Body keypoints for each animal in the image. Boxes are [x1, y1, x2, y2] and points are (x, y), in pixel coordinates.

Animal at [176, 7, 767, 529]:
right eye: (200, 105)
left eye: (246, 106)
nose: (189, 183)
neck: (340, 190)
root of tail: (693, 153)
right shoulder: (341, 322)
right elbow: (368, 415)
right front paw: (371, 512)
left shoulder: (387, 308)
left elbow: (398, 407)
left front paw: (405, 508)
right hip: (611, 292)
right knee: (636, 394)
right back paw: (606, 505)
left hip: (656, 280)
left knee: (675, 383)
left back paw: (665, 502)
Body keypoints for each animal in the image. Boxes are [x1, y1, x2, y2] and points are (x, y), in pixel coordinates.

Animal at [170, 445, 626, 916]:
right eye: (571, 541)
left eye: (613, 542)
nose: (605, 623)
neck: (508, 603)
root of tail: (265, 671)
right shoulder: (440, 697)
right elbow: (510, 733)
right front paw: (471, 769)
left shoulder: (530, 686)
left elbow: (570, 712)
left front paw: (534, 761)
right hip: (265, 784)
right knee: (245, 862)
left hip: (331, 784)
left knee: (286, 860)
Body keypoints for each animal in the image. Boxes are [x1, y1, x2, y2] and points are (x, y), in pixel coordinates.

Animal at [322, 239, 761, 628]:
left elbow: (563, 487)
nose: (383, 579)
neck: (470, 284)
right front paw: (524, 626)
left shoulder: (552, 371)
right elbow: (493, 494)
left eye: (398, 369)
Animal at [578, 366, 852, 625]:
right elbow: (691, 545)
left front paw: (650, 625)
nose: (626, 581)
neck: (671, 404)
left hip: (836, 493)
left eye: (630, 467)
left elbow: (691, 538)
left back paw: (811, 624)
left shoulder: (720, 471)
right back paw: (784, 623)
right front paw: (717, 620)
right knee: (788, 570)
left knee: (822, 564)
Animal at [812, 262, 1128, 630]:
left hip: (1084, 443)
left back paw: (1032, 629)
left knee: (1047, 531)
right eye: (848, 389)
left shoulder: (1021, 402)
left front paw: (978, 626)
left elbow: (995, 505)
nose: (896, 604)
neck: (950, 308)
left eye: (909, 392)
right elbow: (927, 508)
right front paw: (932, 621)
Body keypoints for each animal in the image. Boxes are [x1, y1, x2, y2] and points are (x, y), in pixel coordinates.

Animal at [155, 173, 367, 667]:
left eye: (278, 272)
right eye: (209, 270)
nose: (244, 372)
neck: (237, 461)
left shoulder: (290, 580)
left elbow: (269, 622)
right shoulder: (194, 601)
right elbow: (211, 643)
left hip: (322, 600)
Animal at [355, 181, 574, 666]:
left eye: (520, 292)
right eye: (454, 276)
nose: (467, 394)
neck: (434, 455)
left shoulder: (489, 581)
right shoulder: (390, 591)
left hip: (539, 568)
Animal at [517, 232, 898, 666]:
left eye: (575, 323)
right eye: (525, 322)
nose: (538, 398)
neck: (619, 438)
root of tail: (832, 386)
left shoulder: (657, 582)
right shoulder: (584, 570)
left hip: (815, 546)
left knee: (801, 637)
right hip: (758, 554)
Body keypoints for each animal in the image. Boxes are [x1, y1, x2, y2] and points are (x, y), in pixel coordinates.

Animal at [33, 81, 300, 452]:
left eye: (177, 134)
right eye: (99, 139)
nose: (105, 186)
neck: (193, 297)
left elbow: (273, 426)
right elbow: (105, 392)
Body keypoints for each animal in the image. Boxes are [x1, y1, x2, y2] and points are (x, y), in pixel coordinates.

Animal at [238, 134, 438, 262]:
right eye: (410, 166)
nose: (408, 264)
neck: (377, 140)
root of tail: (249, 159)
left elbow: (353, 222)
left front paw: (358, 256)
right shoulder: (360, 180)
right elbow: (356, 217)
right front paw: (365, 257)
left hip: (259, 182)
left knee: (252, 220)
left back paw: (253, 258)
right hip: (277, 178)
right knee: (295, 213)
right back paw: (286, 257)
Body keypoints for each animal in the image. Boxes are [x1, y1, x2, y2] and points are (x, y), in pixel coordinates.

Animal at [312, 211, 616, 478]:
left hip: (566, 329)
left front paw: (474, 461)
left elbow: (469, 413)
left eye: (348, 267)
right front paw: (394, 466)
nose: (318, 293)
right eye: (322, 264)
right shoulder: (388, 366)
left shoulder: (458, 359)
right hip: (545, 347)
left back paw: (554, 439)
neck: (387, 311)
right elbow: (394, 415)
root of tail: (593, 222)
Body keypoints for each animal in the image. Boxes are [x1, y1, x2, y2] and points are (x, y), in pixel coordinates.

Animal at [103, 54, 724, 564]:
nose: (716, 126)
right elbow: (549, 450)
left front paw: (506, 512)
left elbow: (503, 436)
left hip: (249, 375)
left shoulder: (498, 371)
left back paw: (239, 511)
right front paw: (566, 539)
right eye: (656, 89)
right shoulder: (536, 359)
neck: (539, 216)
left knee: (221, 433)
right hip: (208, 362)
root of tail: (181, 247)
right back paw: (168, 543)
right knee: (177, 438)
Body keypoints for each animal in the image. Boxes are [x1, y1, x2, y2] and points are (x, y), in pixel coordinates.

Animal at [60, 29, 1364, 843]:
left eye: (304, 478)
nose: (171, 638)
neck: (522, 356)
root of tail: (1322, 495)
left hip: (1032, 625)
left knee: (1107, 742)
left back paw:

**Work instructions**: Since only part of the listing is wanted, copy exactly the lines from the one holding "left eye: (630, 467)" to the one holding "right front paw: (932, 621)", both included.

**Answer for this exercise**:
left eye: (630, 467)
left elbow: (691, 538)
left back paw: (811, 624)
left shoulder: (720, 471)
right back paw: (784, 623)
right front paw: (717, 620)
right knee: (788, 570)
left knee: (822, 564)
Animal at [812, 262, 1128, 630]:
left hip: (1084, 443)
left back paw: (1032, 629)
left knee: (1047, 531)
right eye: (848, 389)
left shoulder: (1021, 402)
left front paw: (978, 626)
left elbow: (995, 505)
nose: (896, 604)
neck: (950, 308)
left eye: (909, 392)
right elbow: (927, 508)
right front paw: (932, 621)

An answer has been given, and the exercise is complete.